Splitting Decision Theories

[epistemic status: maybe wrong; thinking aloud, would like people to yell at me]

There is a repeated motion that occurs when deciding what an AI should do:

(1) Create a decision theory

(2) Create a thought experiment in which an agent with *DT makes a choice which fails to fulfill its utility function (e.g. Oh no! It loses all its money to blackmail!)

(3) Create a DT which does well against problems which the core difficulty which allowed the previous decision theory to lose all its money

If decision theories are as precisely imagined as mathematical structures. For every two distinct decision theories, there exists in mathematical reality a set of “thought experiments” such that the two theories decide differently on them.

This seems weird and difficult now because there isn’t a shared logical notation between different “thought experiments”. As of now characterizing the class of splitting decision problems for two decision theories is pretheoretic. However, for every pair of decision theories DT_1 and DT_2 the object split(DT_1, DT_2) actually exists. Current notational limits make it currently difficult to simply and completely characterize the class of choice problems on which two DTs give different answers.

But it feels like this sort of problem occupies a similar status as “algorithms” did before the first Universal Turing Machine was constructed.

-

Questions:

In fun games (like prisoner’s dilemma) we have agents (like fairbot) that fight each other. The source code for these agents is entangled with their decision theory. Does examining bots engaged in modal combat make this problem more tractable?

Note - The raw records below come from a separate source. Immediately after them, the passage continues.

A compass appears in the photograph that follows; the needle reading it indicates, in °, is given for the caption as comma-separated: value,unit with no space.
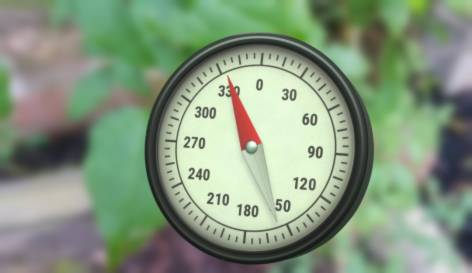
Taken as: 335,°
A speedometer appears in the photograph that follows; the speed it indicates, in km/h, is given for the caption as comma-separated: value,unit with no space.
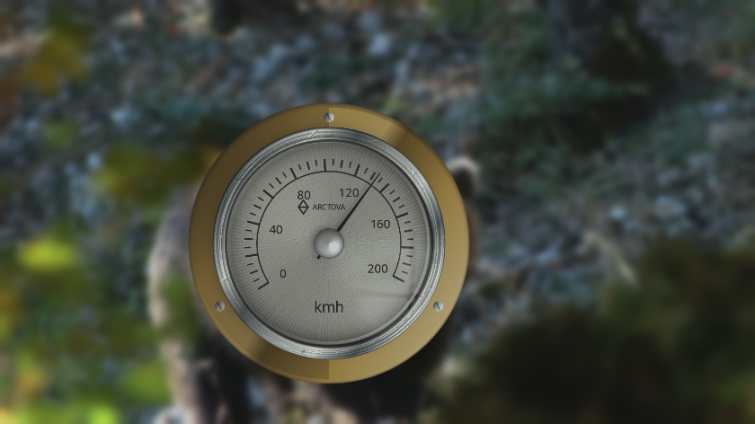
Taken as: 132.5,km/h
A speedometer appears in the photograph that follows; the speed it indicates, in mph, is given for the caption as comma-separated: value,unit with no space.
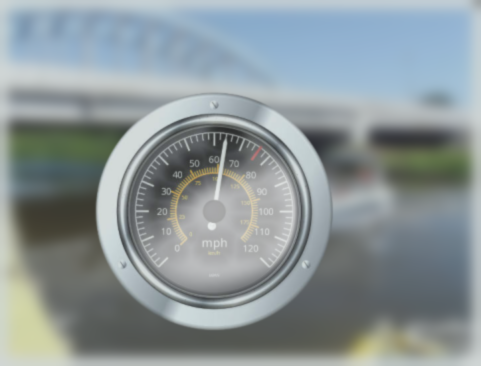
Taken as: 64,mph
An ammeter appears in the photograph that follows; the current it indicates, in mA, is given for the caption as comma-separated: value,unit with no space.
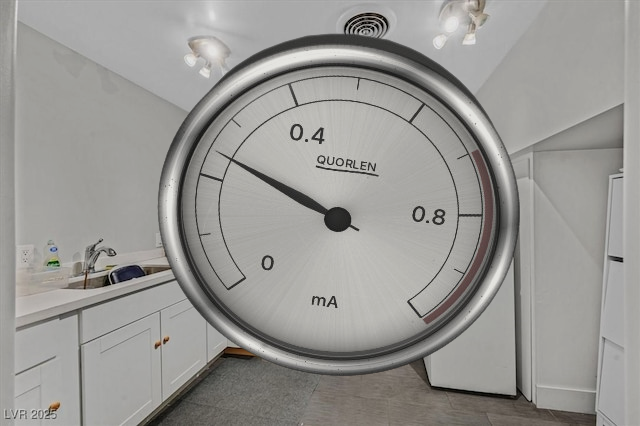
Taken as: 0.25,mA
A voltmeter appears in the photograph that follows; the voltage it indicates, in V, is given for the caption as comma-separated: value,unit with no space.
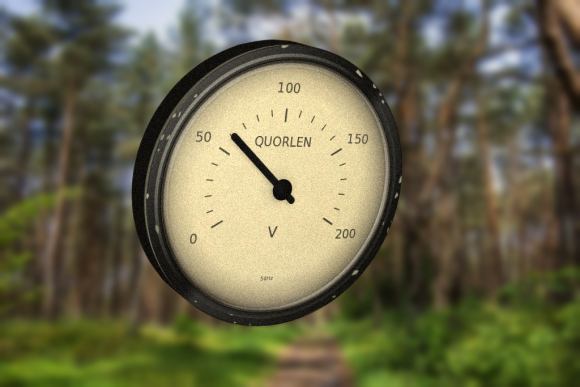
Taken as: 60,V
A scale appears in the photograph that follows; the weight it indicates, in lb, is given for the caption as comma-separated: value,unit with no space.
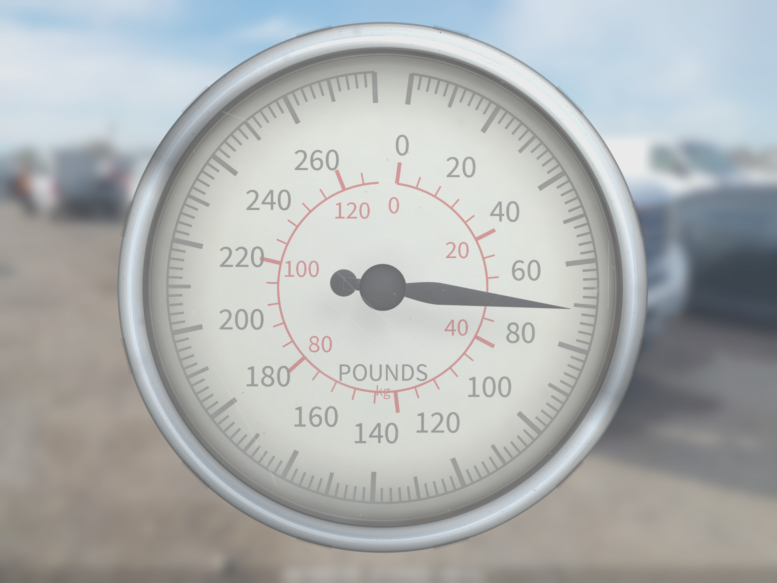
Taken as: 71,lb
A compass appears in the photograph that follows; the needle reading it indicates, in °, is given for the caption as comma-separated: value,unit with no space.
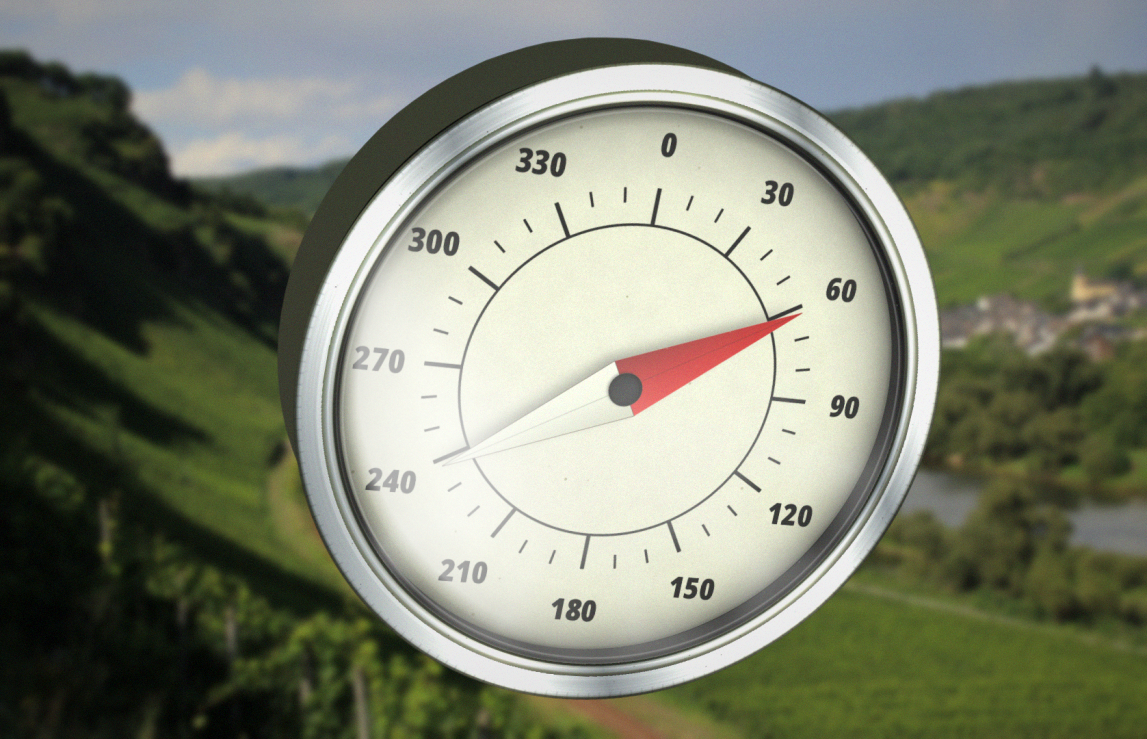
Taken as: 60,°
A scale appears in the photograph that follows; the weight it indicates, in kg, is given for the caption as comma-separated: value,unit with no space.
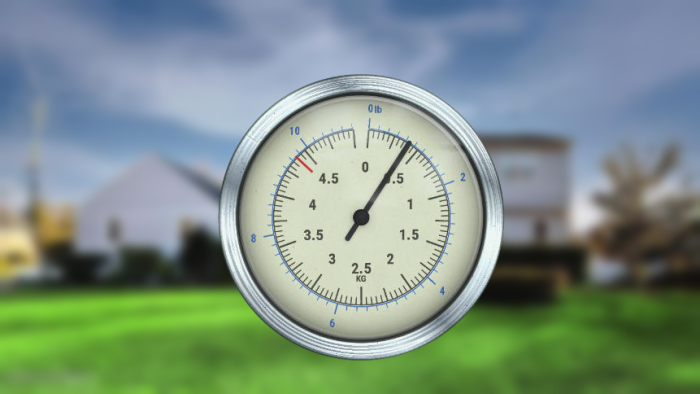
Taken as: 0.4,kg
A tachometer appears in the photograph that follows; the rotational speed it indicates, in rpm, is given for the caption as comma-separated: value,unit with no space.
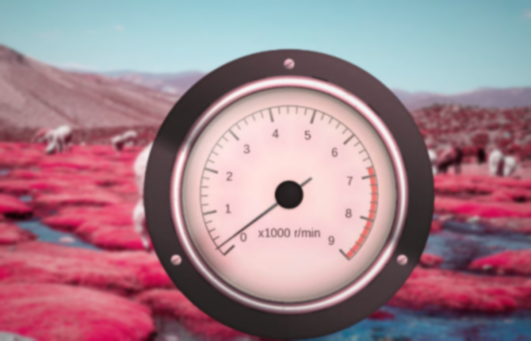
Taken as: 200,rpm
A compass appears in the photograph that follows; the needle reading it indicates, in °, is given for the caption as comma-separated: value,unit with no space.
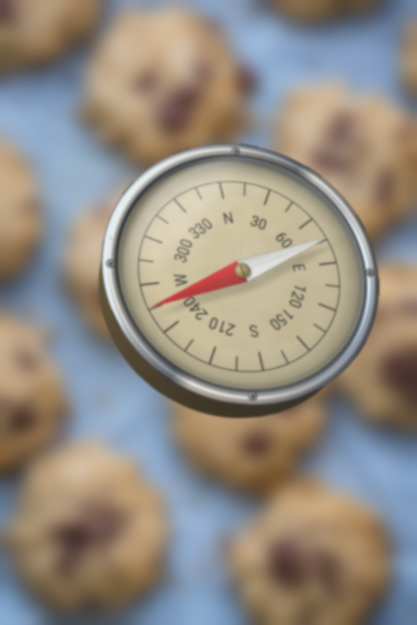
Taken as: 255,°
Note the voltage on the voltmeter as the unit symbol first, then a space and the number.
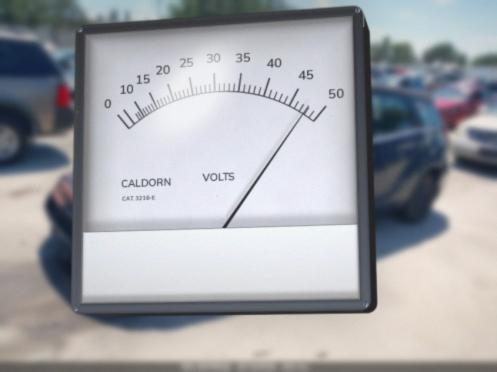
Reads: V 48
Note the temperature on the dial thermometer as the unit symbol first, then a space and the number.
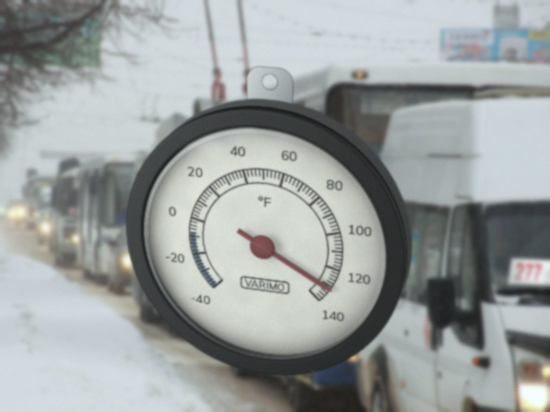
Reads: °F 130
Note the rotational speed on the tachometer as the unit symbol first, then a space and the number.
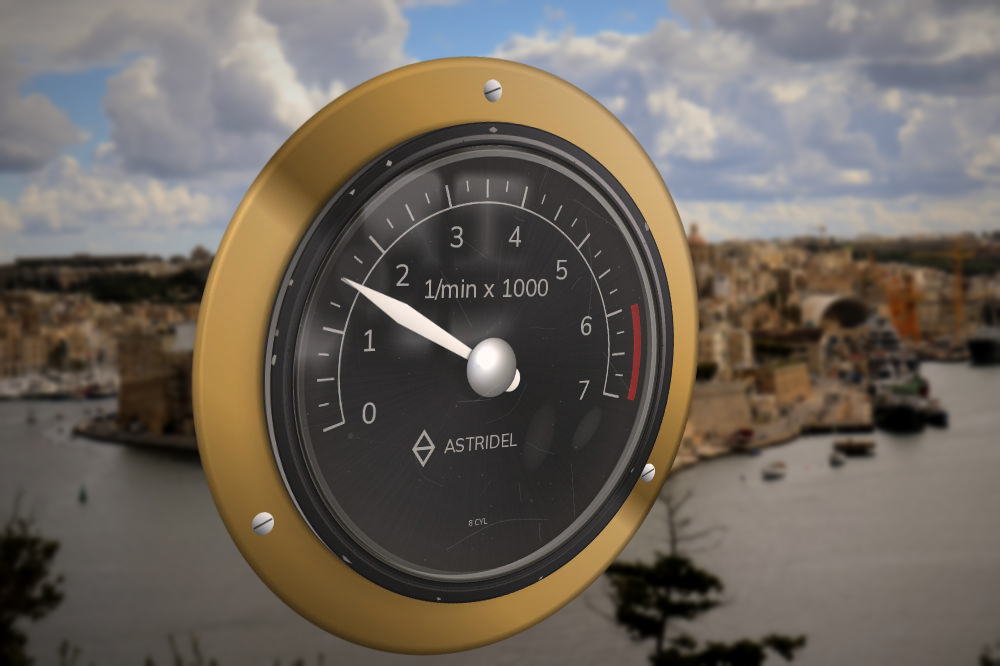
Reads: rpm 1500
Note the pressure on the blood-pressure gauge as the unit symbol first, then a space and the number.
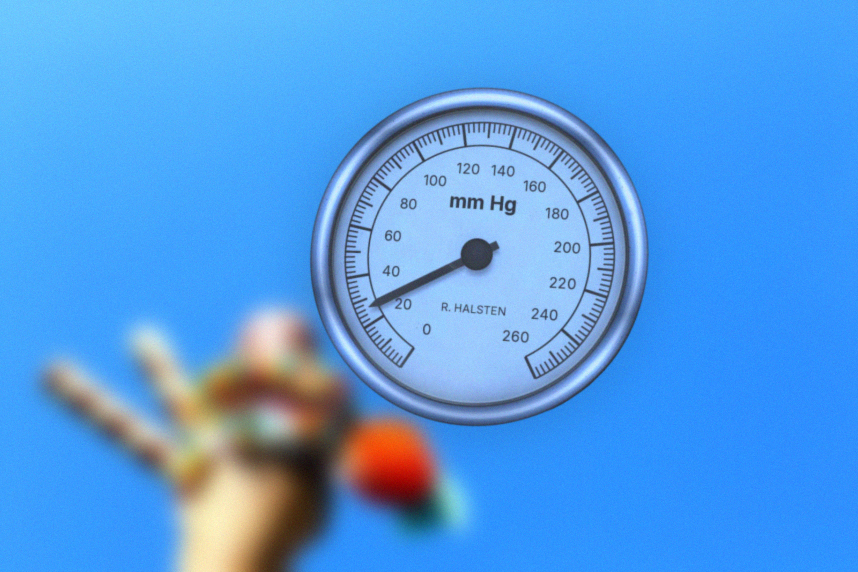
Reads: mmHg 26
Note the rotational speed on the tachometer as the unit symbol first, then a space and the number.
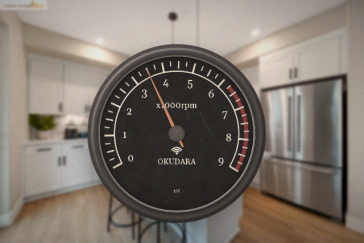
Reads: rpm 3500
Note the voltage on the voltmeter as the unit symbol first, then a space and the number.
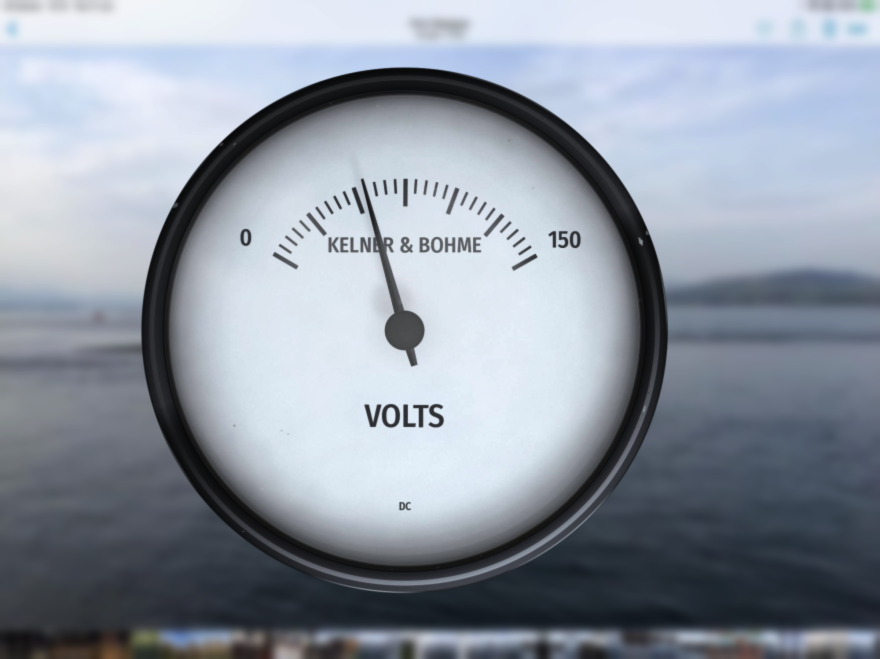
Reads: V 55
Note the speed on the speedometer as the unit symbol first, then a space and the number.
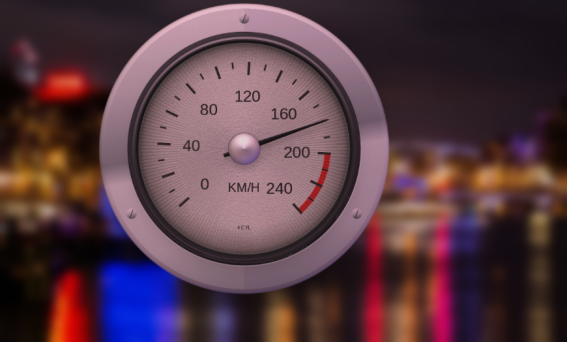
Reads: km/h 180
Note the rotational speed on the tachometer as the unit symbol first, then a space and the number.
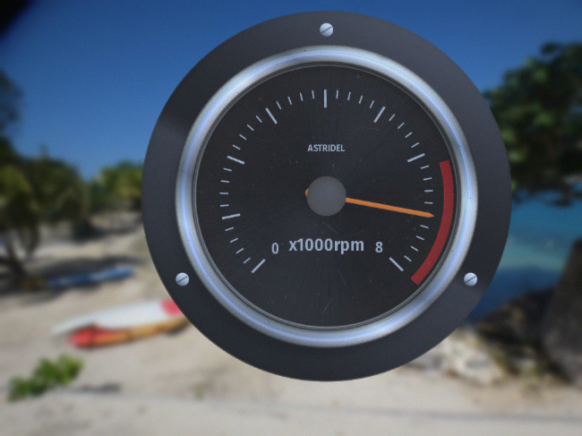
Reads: rpm 7000
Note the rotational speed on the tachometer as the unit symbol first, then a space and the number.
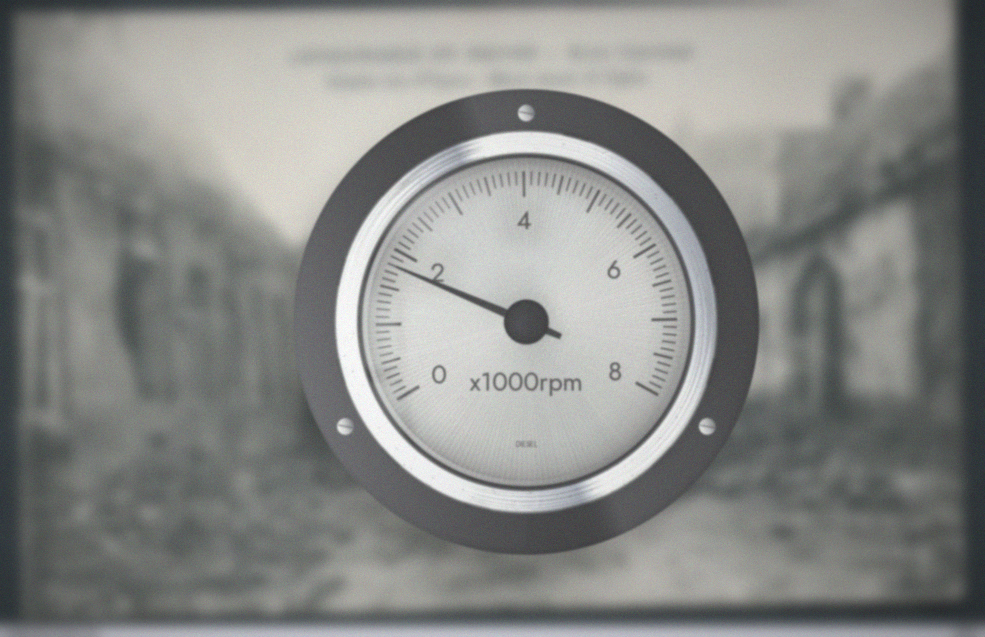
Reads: rpm 1800
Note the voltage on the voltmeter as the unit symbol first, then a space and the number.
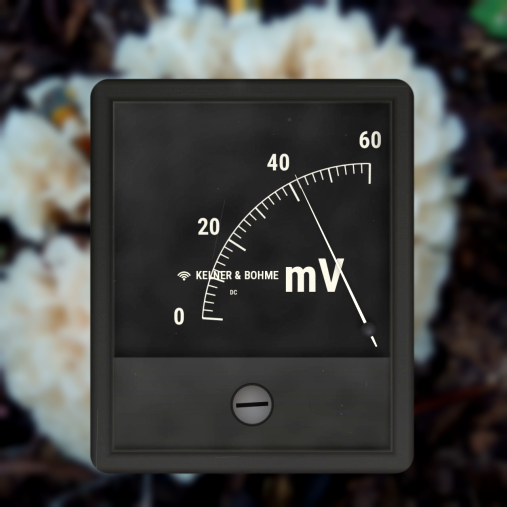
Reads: mV 42
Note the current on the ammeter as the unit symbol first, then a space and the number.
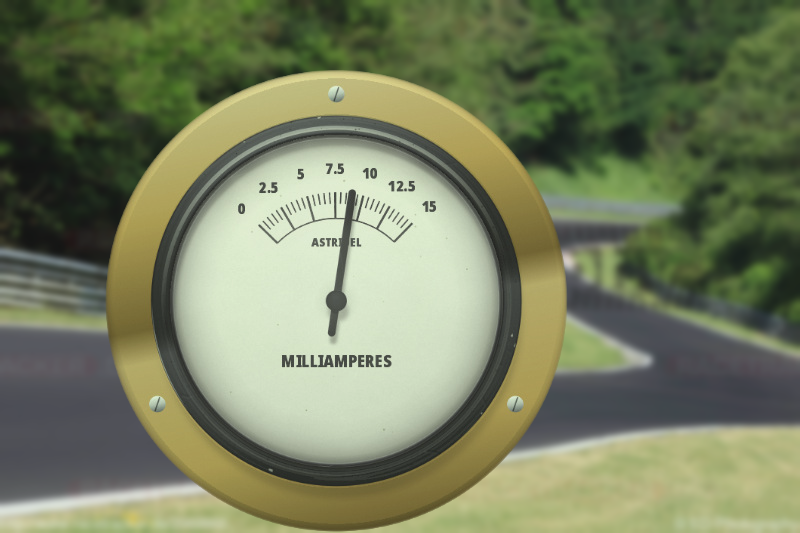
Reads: mA 9
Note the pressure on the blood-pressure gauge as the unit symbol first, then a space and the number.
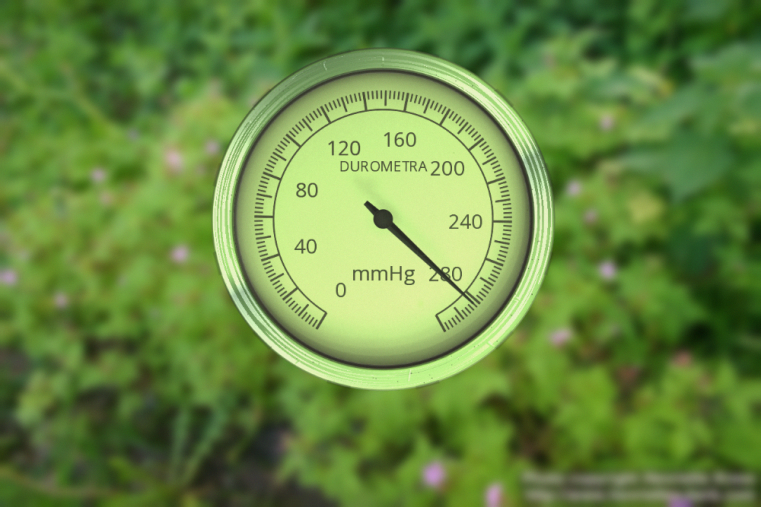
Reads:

This process repeats like clockwork (it feels like a new decision theory comes out every year or so?) in hopes of giving their baby AI a good way of making good choices and not losing all its money. What if I built an AI that formalized and internalized this process and just … gave itself good advice? Within logical inductors traders bet on which theorems would be best and traders which make bad bets lose their money. If we can formalize split(DT_1, DT_2) we can look at how well agents fulfill their utility functions in this space. Can we use this to establish a kind of poset of decision theories?